Писал до одиннадцати вечера. Получилось первые четыре пункта. Остальные дописывать — полторы недели работы совместно с Сычёвым.
Я отложил перо. Подошёл к окну. За окном была Соборная, слабо освещённая старыми масляными фонарями (новых керосиновых ещё не поставили — работа шла, но до Николина дня оставалось три недели, Кацы привезли только первую партию керосина, братья Шнурковы пока возились с установкой столбов). Снег на площади лежал твёрдый, утоптанный, с жёлтыми пятнами у фонарей.
И было тихо.
Гордеев с третьего октября не сделал ни одного заметного хода. Шесть недель. Кривцов перестал собирать сведения о школе, мой человек Сычёва это проверил. Трофимов не приходил с жалобами. Пётр Гордеев из Петербурга вернулся и сидит дома. Гимназия работает как всегда. Попечительский совет собирался в прошлый четверг и не обсуждал ни школу, ни освещение.
Это молчание я знал. Я играл с Гордеевым восемь месяцев и выучил его ритмы. Гордеев — как хорошо обученный боксёр: он не бьёт в ту секунду, в которую от него ждут удара. Он ждёт, пока перестанут ждать. Потом бьёт.
Я смотрел в окно и думал о том, что декабрьская дума будет не моей. Она будет его. А я — с постановлением о порядке ведения городских дел, с проектом дровяного склада, с отчётом по освещению — приду на чужую драку со своим портфелем аккуратных документов. Это может сработать. А может — нет.
Стекло подёрнулось изморозью. На Соборной первым проехал извозчик — я слышал полозья. За ним ещё один.

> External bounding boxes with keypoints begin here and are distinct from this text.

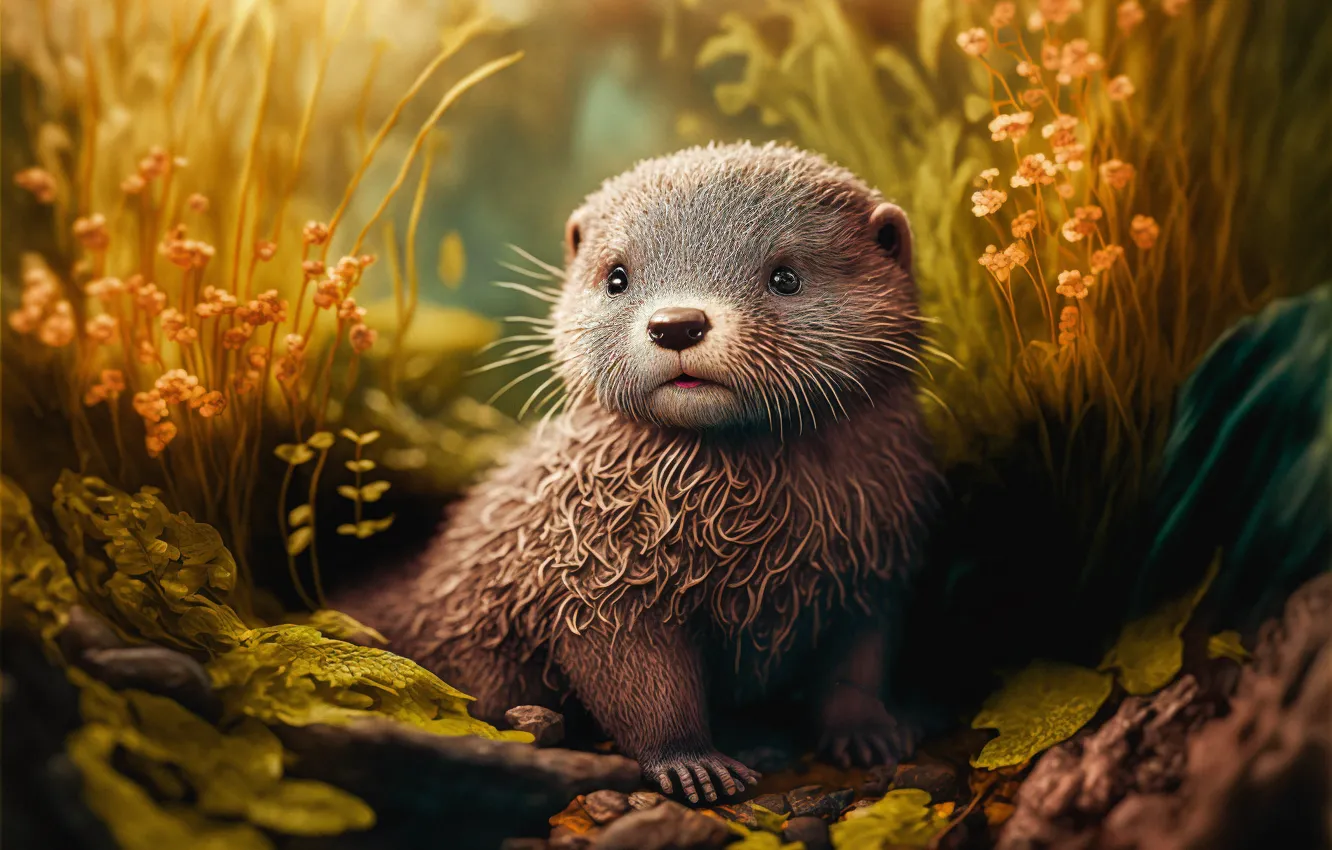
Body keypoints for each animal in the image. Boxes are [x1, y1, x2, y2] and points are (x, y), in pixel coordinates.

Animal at [343, 142, 941, 803]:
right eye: (617, 276)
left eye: (785, 276)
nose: (676, 322)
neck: (758, 538)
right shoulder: (595, 576)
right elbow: (642, 687)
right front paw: (691, 763)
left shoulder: (874, 567)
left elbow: (857, 668)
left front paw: (871, 735)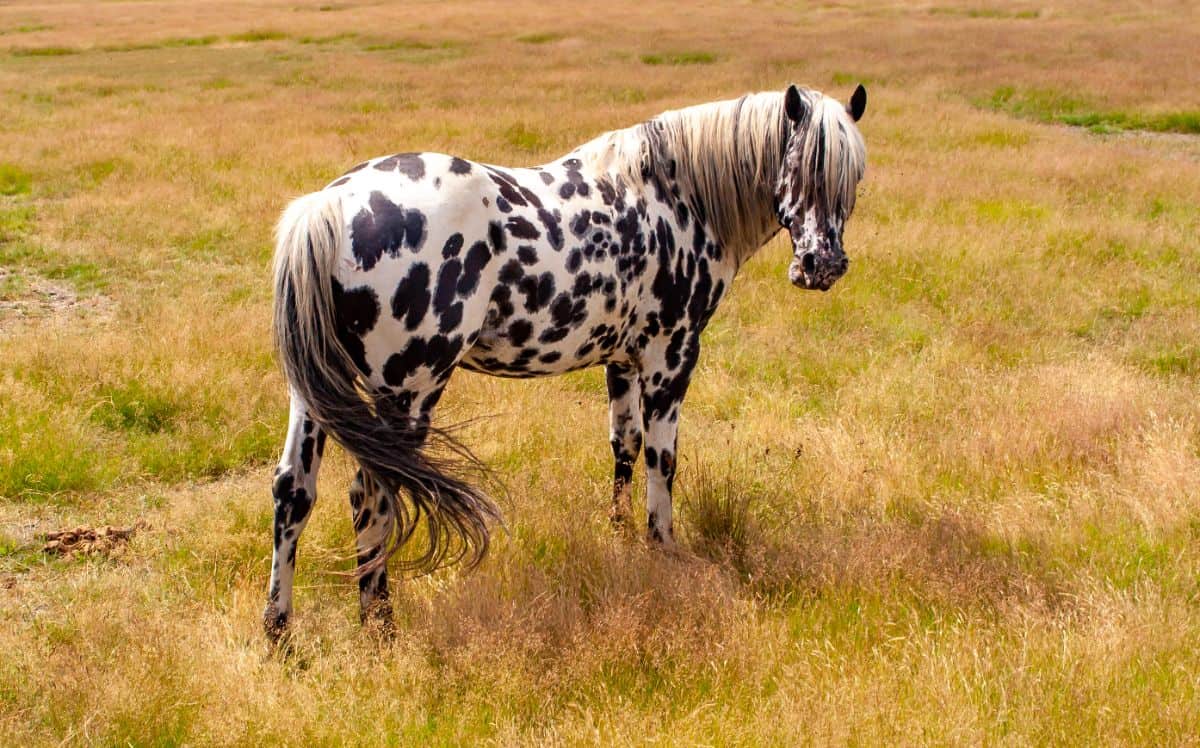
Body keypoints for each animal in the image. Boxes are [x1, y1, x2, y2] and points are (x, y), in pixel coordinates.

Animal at [267, 83, 868, 638]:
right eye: (802, 165)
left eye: (854, 176)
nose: (822, 266)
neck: (680, 197)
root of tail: (330, 204)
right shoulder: (671, 356)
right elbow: (663, 461)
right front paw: (663, 549)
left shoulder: (622, 361)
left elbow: (624, 446)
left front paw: (620, 535)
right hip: (407, 392)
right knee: (371, 498)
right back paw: (380, 626)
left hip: (317, 397)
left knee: (294, 494)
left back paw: (280, 635)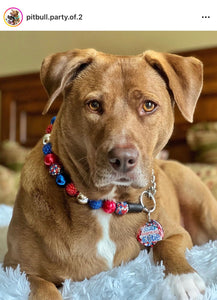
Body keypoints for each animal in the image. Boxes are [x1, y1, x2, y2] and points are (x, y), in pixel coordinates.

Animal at [3, 48, 217, 298]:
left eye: (148, 105)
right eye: (94, 105)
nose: (123, 159)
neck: (107, 201)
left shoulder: (178, 233)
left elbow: (165, 244)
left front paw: (182, 278)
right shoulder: (14, 268)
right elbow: (42, 286)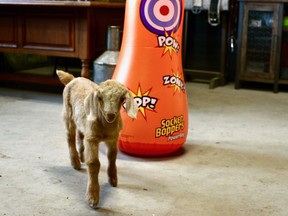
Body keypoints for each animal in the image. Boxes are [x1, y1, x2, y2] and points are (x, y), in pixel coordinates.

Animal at [56, 70, 138, 208]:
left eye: (122, 99)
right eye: (100, 98)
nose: (110, 115)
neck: (105, 127)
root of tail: (73, 79)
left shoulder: (113, 138)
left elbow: (112, 156)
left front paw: (113, 179)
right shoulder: (92, 139)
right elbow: (94, 163)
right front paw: (92, 197)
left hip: (81, 122)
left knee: (80, 134)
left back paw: (81, 157)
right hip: (68, 113)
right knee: (70, 137)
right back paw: (75, 162)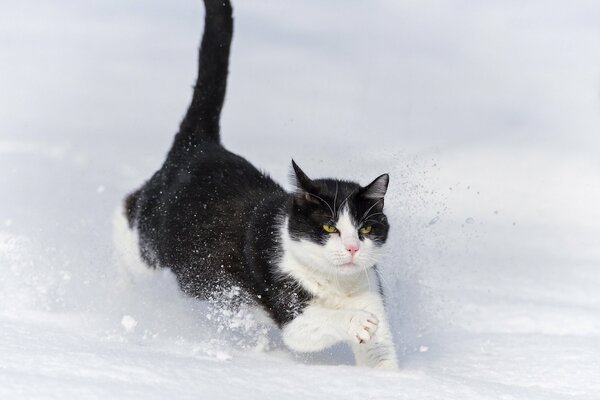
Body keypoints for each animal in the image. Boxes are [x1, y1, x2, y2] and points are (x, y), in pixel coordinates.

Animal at [117, 0, 398, 368]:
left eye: (365, 229)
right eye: (328, 227)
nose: (352, 248)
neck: (337, 284)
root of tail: (201, 145)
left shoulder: (370, 291)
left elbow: (381, 356)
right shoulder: (285, 299)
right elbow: (313, 325)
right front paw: (357, 321)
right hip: (148, 240)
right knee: (126, 211)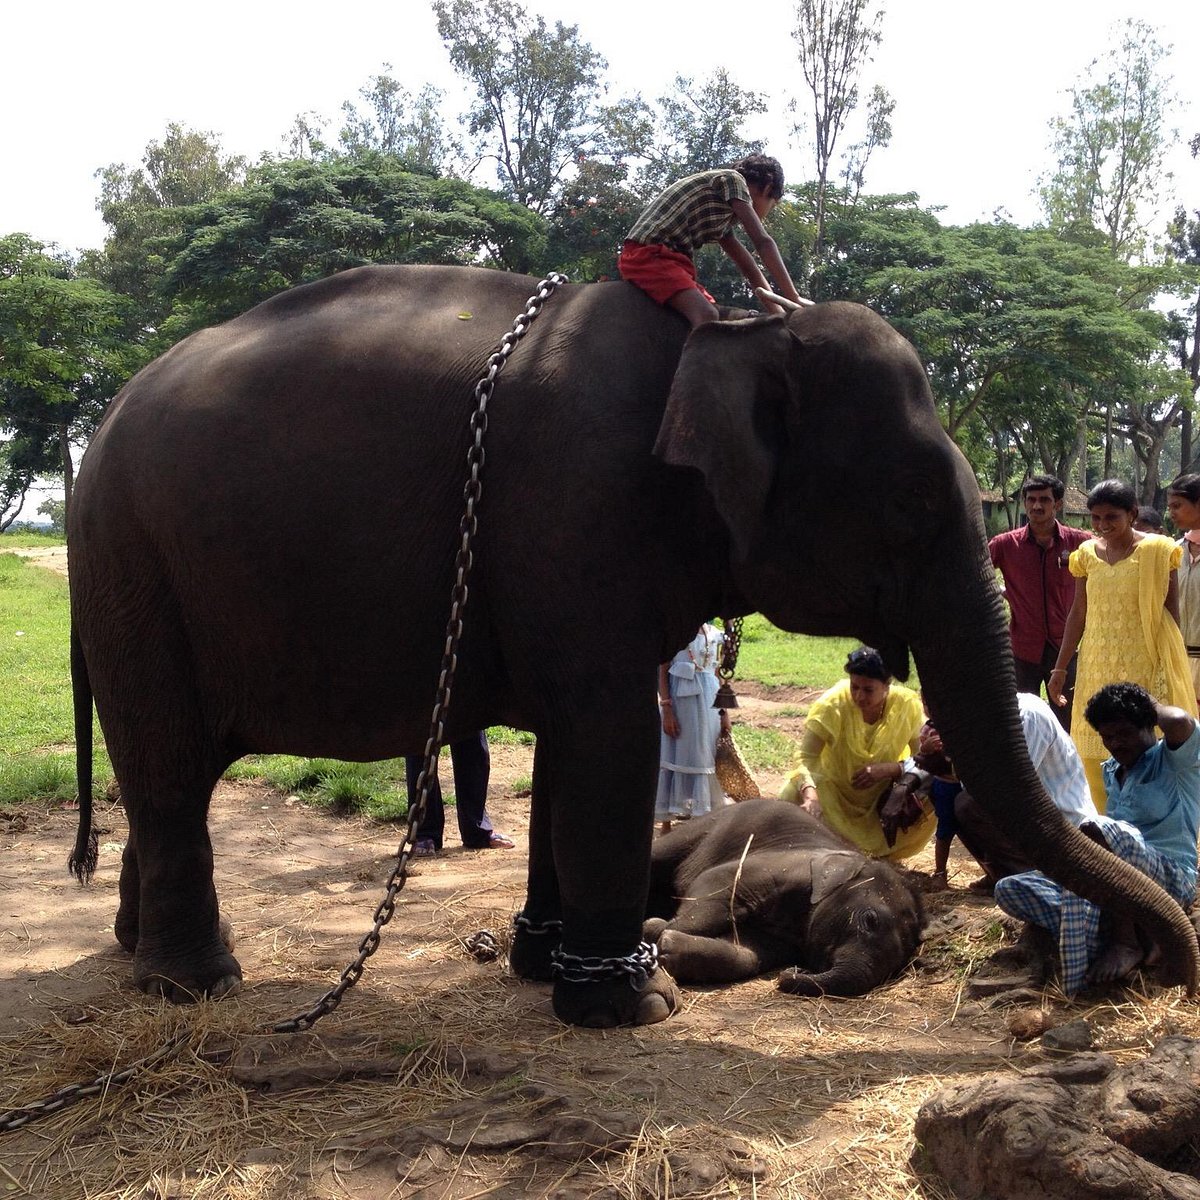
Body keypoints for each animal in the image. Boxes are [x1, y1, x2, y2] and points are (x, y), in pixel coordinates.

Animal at [648, 796, 926, 993]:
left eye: (896, 968)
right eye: (869, 920)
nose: (791, 972)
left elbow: (748, 952)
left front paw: (666, 944)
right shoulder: (789, 865)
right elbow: (719, 882)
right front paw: (655, 929)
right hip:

Город просыпался к своему вечернему оживлению: трактиры, гости, визиты, чаи в домах приличных купцов.
Я задул свечу. Накинул пальто. Пошёл домой.
Дома Николай уже спал. Аграфена давно уехала. Прохор принял пальто, молча поглядел на меня (он умел смотреть на меня так, как смотрят на барина, которому не надо ничего объяснять, но которого надо укрыть одеялом, если он уснёт за столом), и ушёл на кухню ставить самовар — на всякий случай.
Я поднялся в кабинет. Сел за стол. Достал из шкатулки письмо Ракитина самому себе, написанное тридцатого июня, на сто двадцатый день в этом теле. Перечитал. Два предложения в конце показались мне сегодня важнее, чем тогда:
«Помни: ты не Стрешнев. Ты — Ракитин. Имя своё не забывай, даже если придётся прожить здесь всю жизнь».
Я сложил письмо. Убрал обратно.
За окном тихо падал второй за ноябрь снег.
В такой тишине Гордеев дозревал до удара. Я это чувствовал. Когда он решится — пойму сразу. Пока — просто ждал.
Глава 13
Тарас Лукич Гордеев принимал людей в запираемой комнате наверху «Якоря» шестнадцатого ноября, в среду, после шести вечера. Окно было задёрнуто серой занавеской (её купили ещё при покойном Копейникове, городском голове сорокалетней давности, и с тех пор не меняли). На столе — неполная бутылка кваса, три стакана, подсвечник с двумя свечами. Он сам свечи не зажигал — зажигал Кривцов, входя. Одна из мелких привычек Тараса Лукича: не тратить руки на то, что делают другие.